THE MIDDLE MAN: 3 STARS. “unconventional but restrained absurdism.”
The new film “The Middle Man,” a new dark comedy now playing in theatres, is the story of Frank (Pål Sverre Hagen), an unemployed man who takes a job in the accident capital of America.
The setting is Karmac in Any Midwest State, USA. Terrible things happen on an almost daily basis. It’s so grim there the flags at City Hall are permanently at half-mast. The only growth industry in town is accident clean-up, the crew that comes in to tidy up after bad things happen.
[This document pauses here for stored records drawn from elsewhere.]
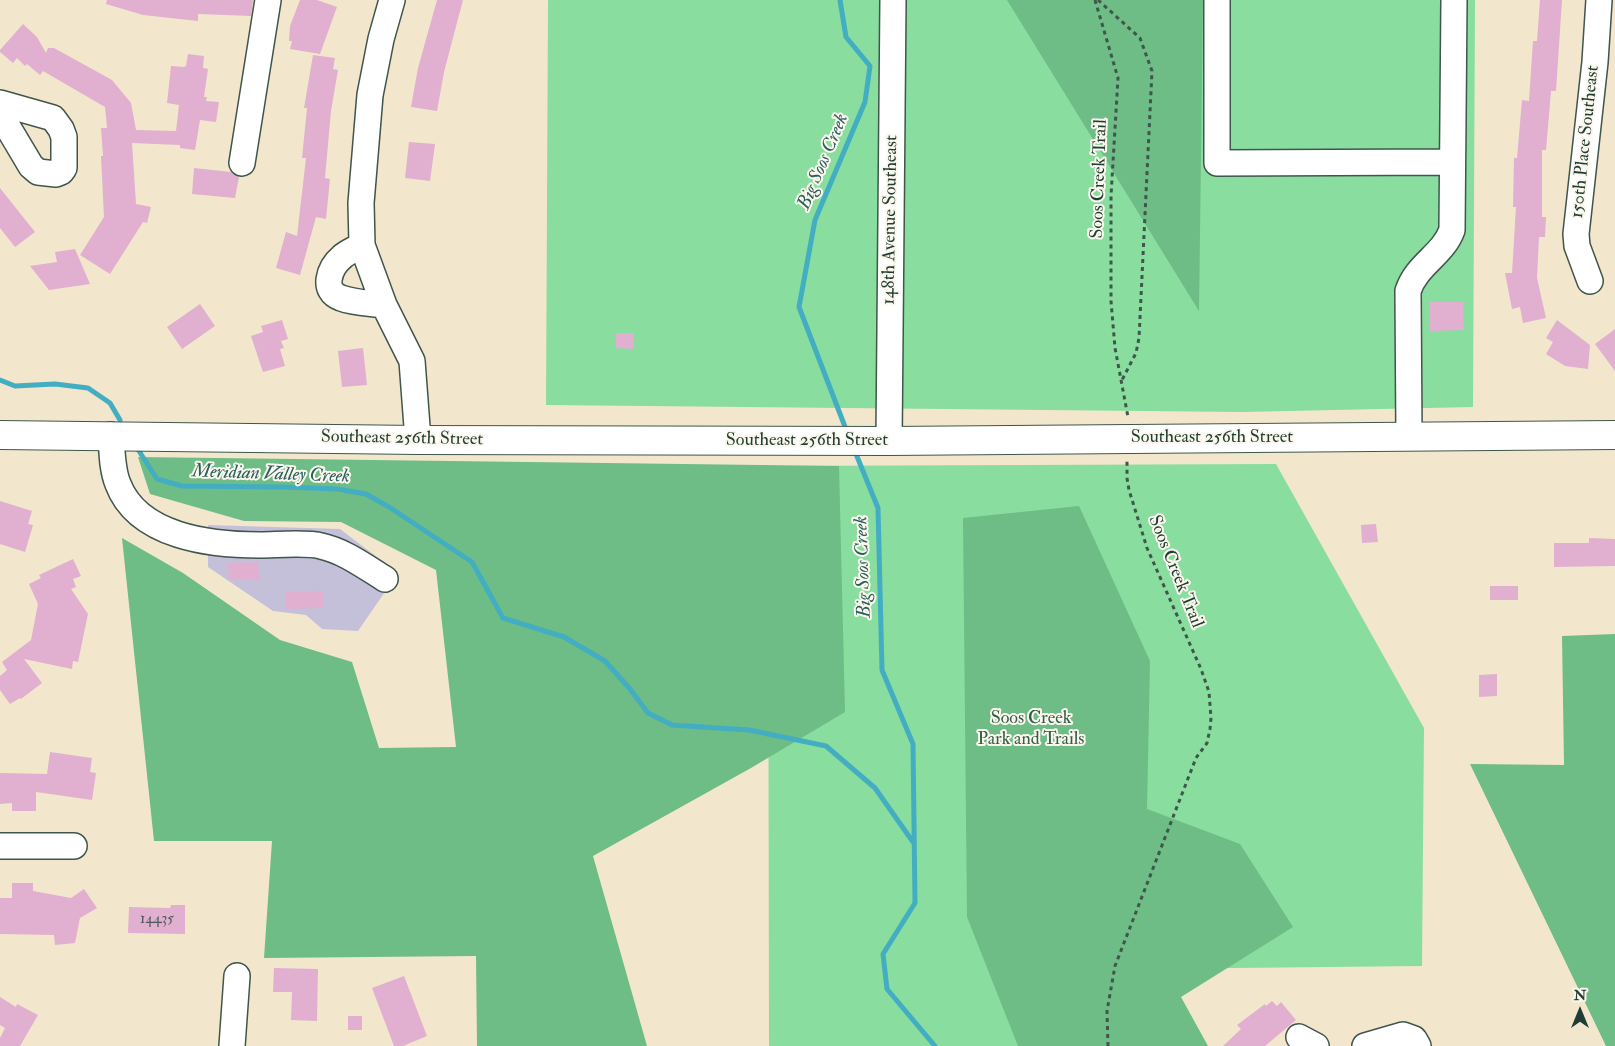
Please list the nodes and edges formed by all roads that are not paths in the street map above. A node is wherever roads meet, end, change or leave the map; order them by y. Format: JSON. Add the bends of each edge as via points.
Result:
{"nodes":[{"id":1,"x":268,"y":0,"type":"edge"},
{"id":2,"x":392,"y":0,"type":"edge"},
{"id":3,"x":893,"y":0,"type":"edge"},
{"id":4,"x":1217,"y":0,"type":"edge"},
{"id":5,"x":1454,"y":0,"type":"edge"},
{"id":6,"x":1599,"y":0,"type":"edge"},
{"id":7,"x":1605,"y":62,"type":"edge"},
{"id":8,"x":1452,"y":162,"type":"junction"},
{"id":9,"x":242,"y":163,"type":"dead end"},
{"id":10,"x":362,"y":245,"type":"junction"},
{"id":11,"x":1590,"y":281,"type":"dead end"},
{"id":12,"x":384,"y":305,"type":"junction"},
{"id":13,"x":0,"y":435,"type":"edge"},
{"id":14,"x":111,"y":435,"type":"junction"},
{"id":15,"x":1615,"y":435,"type":"edge"},
{"id":16,"x":1409,"y":437,"type":"junction"},
{"id":17,"x":418,"y":440,"type":"junction"},
{"id":18,"x":878,"y":441,"type":"junction"},
{"id":19,"x":385,"y":578,"type":"dead end"},
{"id":20,"x":0,"y":846,"type":"edge"},
{"id":21,"x":74,"y":846,"type":"dead end"},
{"id":22,"x":236,"y":976,"type":"dead end"},
{"id":23,"x":232,"y":1046,"type":"edge"},
{"id":24,"x":1365,"y":1046,"type":"edge"},
{"id":25,"x":1418,"y":1046,"type":"edge"}],
"edges":[{"from":1,"to":9,"type":"street"},
{"from":2,"to":10,"type":"street","via":[[370,94],[360,202]]},
{"from":3,"to":18,"type":"street","name":"148th Avenue Southeast"},
{"from":4,"to":8,"type":"street","via":[[1217,163]]},
{"from":5,"to":8,"type":"street"},
{"from":6,"to":7,"type":"street","name":"150th Place Southeast"},
{"from":7,"to":11,"type":"street","name":"150th Place Southeast","via":[[1576,234]]},
{"from":8,"to":16,"type":"street","via":[[1452,230],[1441,249],[1420,268],[1408,292]]},
{"from":10,"to":12,"type":"street"},
{"from":10,"to":12,"type":"street","via":[[342,257],[328,279],[329,287],[333,294],[343,299]]},
{"from":12,"to":17,"type":"street","via":[[412,361]]},
{"from":13,"to":14,"type":"main road","name":"Southeast 256th Street"},
{"from":14,"to":17,"type":"main road","name":"Southeast 256th Street"},
{"from":14,"to":19,"type":"street","via":[[121,492],[139,515],[157,527],[208,542],[319,545],[340,552]]},
{"from":15,"to":16,"type":"main road","name":"Southeast 256th Street"},
{"from":16,"to":18,"type":"main road","name":"Southeast 256th Street"},
{"from":17,"to":18,"type":"main road","name":"Southeast 256th Street"},
{"from":20,"to":21,"type":"street"},
{"from":22,"to":23,"type":"street"},
{"from":24,"to":25,"type":"street","via":[[1403,1035],[1414,1039]]}]}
The city is going broke, pretty soon they won’t be able to turn on the streetlights, which, says the local doctor (Don McKellar), will lead to even more mishaps, so they need to hire a Middle Man, someone to deliver bad news to the families of the bereaved.
Frank, out of work for three years, applies, even though his only qualifications are a hangdog demeanor and telling his mother that his father fell off a ladder, hit his head and died.
He gets the gig, learns the ropes—”Crying is a privilege that belongs to the next of kin,” says the sheriff (Paul Gross), “not the middle man.”—and forms a bond with receptionist Blenda (Tuva Novotny). When Bob (Trond Fausa Aurvåg), Brenda’s ex-boyfriend and failed Middle Man candidate, strikes and kills Frank’s best friend, it sets into motion of events that causes an overwhelmed Frank to wonder if his new position is right for him or not. “It’s a busy job,” he says, “accidents don’t keep office hours.”
Norwegian director Bent Hamer, who also wrote the script based on a novel by Norwegian-Danish writer Lars Saabye Christensen, may have set the story in the Midwest, but his dark, deadpan humour is purely Scandinavian. This semi-comedic study of loss and grief, is macabre in tone but maintains a quirky, if bleak, sense of itself. Dialing up the farcical aspects of the story may have increased the film’s commercial appeal but may have chipped away at Hamer’s thoughtful consideration of life in a small, unusual town.
“The Middle Man” won’t be for everyone, but viewers with a taste for unconventional but restrained absurdism will find much to enjoy.